7. Water, Water Every Hare
Directed by Chuck Jones
Written by Michael Maltese
A sequel to Hair-Raising Hare. More dreamlike than the first film, and almost as funny.
8. The Narrow Margin
Directed by Richard Fleischer
Written by Earl Felton, from a story by Martin Goldsmith and Jack Leonard
Do you like movies about assassins on trains? Here's a hell of a movie about some assassins on a train.
9. Rancho Notorious
Directed by Fritz Lang
Written by Daniel Taradash
"I'd wish you go away...and come back 10 years ago."
10. Casque d'Or
Directed by Jacques Becker
Written by Becker, Jacques Companéez, and Annette Wademant
Belle Epoque noir.
11. Magical Maestro (Tex Avery)
12. Forbidden Games (René Clément)
13. Umberto D. (Vittorio De Sica)
14. A Phantasy (Norman McLaren)
15. Bells of Atlantis (Ian Hugo)
16. Son of Paleface (Frank Tashlin)
17. The Beast Must Die (Román Viñoly Barreto)

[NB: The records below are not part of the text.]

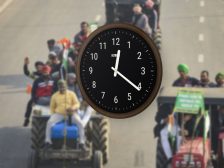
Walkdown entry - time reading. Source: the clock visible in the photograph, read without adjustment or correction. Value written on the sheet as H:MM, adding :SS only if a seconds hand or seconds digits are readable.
12:21
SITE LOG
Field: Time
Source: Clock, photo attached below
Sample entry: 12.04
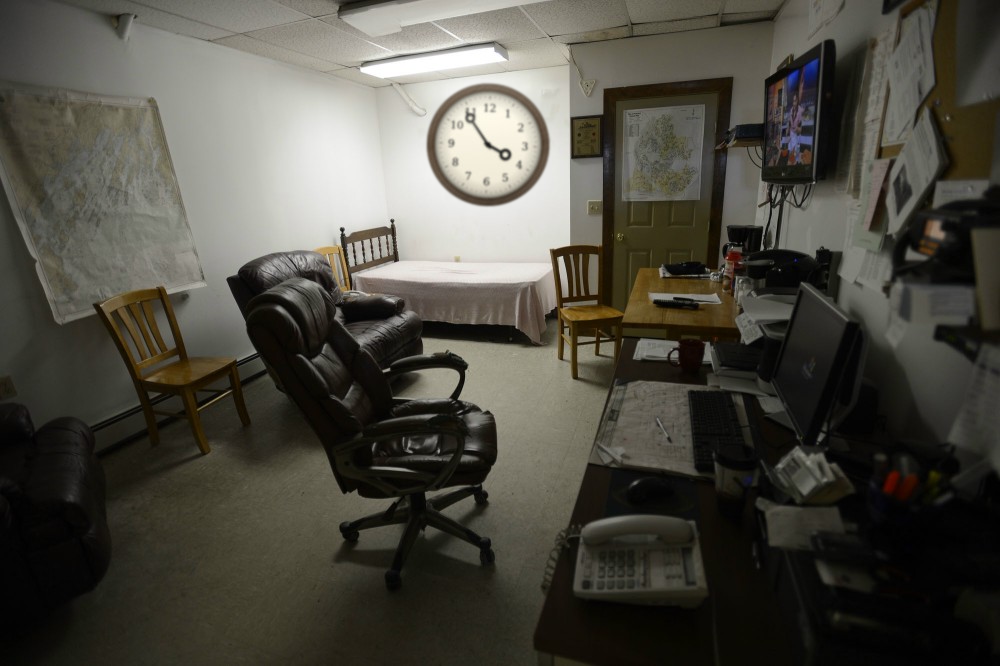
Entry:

18. La Jeune Folle (Yves Allégret)
19. Scaramouche (George Sidney)
20. The Happy Family (Muriel Box)
If you're an aficionado of westerns with gay undertones, you needn't stop with The Lusty Men. 1952 also gave us Anthony Mann's Bend of the River, a movie about whether "that kind" can "change." Officially, the line I just quoted is about robbers. But watch Jimmy Stewart flirt with Arthur Kennedy at the beginning of this picture, and see if you don't think something more is going on here.
Of the films of 1952 that I haven't seen, I'm most interested in The White Reindeer.